THE TASK:
Using the data that follows, say how many lines contain the word "quality", giving the number by itself.

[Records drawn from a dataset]
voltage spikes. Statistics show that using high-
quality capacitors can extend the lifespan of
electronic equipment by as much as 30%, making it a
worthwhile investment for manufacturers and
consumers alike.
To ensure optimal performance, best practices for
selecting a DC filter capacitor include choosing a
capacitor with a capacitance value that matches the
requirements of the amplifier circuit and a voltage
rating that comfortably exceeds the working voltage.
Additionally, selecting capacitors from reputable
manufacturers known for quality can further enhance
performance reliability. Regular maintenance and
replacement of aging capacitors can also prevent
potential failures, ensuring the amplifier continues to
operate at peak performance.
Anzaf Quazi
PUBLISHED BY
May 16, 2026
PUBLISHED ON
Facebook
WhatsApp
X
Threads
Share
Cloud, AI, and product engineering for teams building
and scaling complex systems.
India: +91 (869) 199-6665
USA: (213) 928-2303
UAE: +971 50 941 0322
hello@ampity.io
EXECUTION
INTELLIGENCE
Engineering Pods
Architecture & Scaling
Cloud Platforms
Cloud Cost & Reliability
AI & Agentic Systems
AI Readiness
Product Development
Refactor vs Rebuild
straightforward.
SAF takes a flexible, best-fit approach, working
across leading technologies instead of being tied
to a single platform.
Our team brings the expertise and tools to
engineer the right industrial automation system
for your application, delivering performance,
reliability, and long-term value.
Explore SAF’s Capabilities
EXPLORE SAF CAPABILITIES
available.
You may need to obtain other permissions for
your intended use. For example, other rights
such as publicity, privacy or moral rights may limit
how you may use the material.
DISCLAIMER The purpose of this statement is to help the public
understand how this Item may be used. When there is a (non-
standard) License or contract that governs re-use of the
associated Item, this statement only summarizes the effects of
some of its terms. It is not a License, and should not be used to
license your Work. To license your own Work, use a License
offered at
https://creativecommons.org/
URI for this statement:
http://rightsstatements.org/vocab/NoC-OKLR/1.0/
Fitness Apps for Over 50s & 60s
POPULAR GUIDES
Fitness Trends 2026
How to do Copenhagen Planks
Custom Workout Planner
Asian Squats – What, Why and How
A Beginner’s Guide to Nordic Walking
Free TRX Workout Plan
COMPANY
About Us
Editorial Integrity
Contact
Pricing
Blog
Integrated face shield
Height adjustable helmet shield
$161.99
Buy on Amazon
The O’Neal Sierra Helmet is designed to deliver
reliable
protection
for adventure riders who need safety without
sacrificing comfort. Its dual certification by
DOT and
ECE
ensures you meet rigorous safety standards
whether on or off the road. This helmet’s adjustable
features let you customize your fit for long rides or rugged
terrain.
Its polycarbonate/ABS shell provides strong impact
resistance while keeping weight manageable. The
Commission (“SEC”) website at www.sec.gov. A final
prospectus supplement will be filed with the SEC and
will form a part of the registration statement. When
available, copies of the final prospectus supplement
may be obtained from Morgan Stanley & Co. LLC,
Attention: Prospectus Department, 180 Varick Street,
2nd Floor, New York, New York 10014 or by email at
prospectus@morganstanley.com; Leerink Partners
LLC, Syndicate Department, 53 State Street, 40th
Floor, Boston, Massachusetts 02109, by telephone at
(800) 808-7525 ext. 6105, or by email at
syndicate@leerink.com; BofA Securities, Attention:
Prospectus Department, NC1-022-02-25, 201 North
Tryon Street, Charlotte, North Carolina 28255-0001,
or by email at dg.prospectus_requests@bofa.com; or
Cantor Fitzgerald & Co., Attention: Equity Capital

ANSWER FOR THIS EXERCISE:
2